Work order: Copy the text of every entry below line for line, keeping each character, space, and line break as it appears.

Study material:
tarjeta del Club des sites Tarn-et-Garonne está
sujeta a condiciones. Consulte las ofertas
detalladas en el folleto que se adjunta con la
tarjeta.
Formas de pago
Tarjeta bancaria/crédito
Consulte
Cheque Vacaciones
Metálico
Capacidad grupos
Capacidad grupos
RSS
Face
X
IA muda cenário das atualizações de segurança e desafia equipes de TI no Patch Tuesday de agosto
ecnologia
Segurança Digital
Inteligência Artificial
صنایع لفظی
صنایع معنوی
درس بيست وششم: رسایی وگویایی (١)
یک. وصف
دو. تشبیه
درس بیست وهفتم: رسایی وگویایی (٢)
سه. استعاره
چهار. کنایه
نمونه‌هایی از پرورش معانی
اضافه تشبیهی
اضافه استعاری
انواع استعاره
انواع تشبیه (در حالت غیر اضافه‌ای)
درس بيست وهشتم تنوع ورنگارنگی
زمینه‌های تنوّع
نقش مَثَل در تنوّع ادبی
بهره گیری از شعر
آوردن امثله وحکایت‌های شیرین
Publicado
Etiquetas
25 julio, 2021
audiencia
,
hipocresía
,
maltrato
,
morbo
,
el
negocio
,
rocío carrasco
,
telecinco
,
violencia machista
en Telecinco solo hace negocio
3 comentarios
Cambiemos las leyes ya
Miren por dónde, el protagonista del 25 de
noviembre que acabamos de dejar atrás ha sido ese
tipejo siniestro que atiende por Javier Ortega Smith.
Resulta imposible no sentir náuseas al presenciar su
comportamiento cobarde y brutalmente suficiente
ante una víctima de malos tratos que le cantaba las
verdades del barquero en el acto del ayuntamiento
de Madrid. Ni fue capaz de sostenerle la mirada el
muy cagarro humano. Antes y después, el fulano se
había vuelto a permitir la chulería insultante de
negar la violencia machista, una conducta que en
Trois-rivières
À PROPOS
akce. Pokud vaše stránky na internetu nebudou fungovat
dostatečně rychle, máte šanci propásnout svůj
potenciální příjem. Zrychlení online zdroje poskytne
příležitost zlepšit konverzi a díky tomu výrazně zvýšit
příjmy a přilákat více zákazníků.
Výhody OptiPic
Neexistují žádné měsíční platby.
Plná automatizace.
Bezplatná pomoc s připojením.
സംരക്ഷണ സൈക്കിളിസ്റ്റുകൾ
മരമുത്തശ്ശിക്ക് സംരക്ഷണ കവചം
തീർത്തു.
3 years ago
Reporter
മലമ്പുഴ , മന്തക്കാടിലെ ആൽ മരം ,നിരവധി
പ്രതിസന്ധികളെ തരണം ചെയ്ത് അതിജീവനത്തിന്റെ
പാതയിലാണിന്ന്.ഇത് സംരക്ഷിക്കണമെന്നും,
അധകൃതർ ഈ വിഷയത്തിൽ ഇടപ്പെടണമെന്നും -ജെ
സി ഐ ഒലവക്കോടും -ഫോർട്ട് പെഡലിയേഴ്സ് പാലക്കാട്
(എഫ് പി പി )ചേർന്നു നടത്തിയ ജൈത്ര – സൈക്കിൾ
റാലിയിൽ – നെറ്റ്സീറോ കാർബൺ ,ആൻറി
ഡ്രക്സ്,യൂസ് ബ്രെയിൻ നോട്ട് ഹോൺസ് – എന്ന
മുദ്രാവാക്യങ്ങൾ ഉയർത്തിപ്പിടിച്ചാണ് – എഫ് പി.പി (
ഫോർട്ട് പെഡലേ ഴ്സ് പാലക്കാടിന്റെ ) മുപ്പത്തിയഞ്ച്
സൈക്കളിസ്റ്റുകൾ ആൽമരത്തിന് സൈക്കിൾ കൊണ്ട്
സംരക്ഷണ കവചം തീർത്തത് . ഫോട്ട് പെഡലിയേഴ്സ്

Answer to the problem:
tarjeta del Club des sites Tarn-et-Garonne está
sujeta a condiciones. Consulte las ofertas
detalladas en el folleto que se adjunta con la
tarjeta.
Formas de pago
Tarjeta bancaria/crédito
Consulte
Cheque Vacaciones
Metálico
Capacidad grupos
Capacidad grupos
RSS
Face
X
IA muda cenário das atualizações de segurança e desafia equipes de TI no Patch Tuesday de agosto
ecnologia
Segurança Digital
Inteligência Artificial
صنایع لفظی
صنایع معنوی
درس بيست وششم: رسایی وگویایی (١)
یک. وصف
دو. تشبیه
درس بیست وهفتم: رسایی وگویایی (٢)
سه. استعاره
چهار. کنایه
نمونه‌هایی از پرورش معانی
اضافه تشبیهی
اضافه استعاری
انواع استعاره
انواع تشبیه (در حالت غیر اضافه‌ای)
درس بيست وهشتم تنوع ورنگارنگی
زمینه‌های تنوّع
نقش مَثَل در تنوّع ادبی
بهره گیری از شعر
آوردن امثله وحکایت‌های شیرین
Publicado
Etiquetas
25 julio, 2021
audiencia
,
hipocresía
,
maltrato
,
morbo
,
el
negocio
,
rocío carrasco
,
telecinco
,
violencia machista
en Telecinco solo hace negocio
3 comentarios
Cambiemos las leyes ya
Miren por dónde, el protagonista del 25 de
noviembre que acabamos de dejar atrás ha sido ese
tipejo siniestro que atiende por Javier Ortega Smith.
Resulta imposible no sentir náuseas al presenciar su
comportamiento cobarde y brutalmente suficiente
ante una víctima de malos tratos que le cantaba las
verdades del barquero en el acto del ayuntamiento
de Madrid. Ni fue capaz de sostenerle la mirada el
muy cagarro humano. Antes y después, el fulano se
había vuelto a permitir la chulería insultante de
negar la violencia machista, una conducta que en
Trois-rivières
À PROPOS
akce. Pokud vaše stránky na internetu nebudou fungovat
dostatečně rychle, máte šanci propásnout svůj
potenciální příjem. Zrychlení online zdroje poskytne
příležitost zlepšit konverzi a díky tomu výrazně zvýšit
příjmy a přilákat více zákazníků.
Výhody OptiPic
Neexistují žádné měsíční platby.
Plná automatizace.
Bezplatná pomoc s připojením.
സംരക്ഷണ സൈക്കിളിസ്റ്റുകൾ
മരമുത്തശ്ശിക്ക് സംരക്ഷണ കവചം
തീർത്തു.
3 years ago
Reporter
മലമ്പുഴ , മന്തക്കാടിലെ ആൽ മരം ,നിരവധി
പ്രതിസന്ധികളെ തരണം ചെയ്ത് അതിജീവനത്തിന്റെ
പാതയിലാണിന്ന്.ഇത് സംരക്ഷിക്കണമെന്നും,
അധകൃതർ ഈ വിഷയത്തിൽ ഇടപ്പെടണമെന്നും -ജെ
സി ഐ ഒലവക്കോടും -ഫോർട്ട് പെഡലിയേഴ്സ് പാലക്കാട്
(എഫ് പി പി )ചേർന്നു നടത്തിയ ജൈത്ര – സൈക്കിൾ
റാലിയിൽ – നെറ്റ്സീറോ കാർബൺ ,ആൻറി
ഡ്രക്സ്,യൂസ് ബ്രെയിൻ നോട്ട് ഹോൺസ് – എന്ന
മുദ്രാവാക്യങ്ങൾ ഉയർത്തിപ്പിടിച്ചാണ് – എഫ് പി.പി (
ഫോർട്ട് പെഡലേ ഴ്സ് പാലക്കാടിന്റെ ) മുപ്പത്തിയഞ്ച്
സൈക്കളിസ്റ്റുകൾ ആൽമരത്തിന് സൈക്കിൾ കൊണ്ട്
സംരക്ഷണ കവചം തീർത്തത് . ഫോട്ട് പെഡലിയേഴ്സ്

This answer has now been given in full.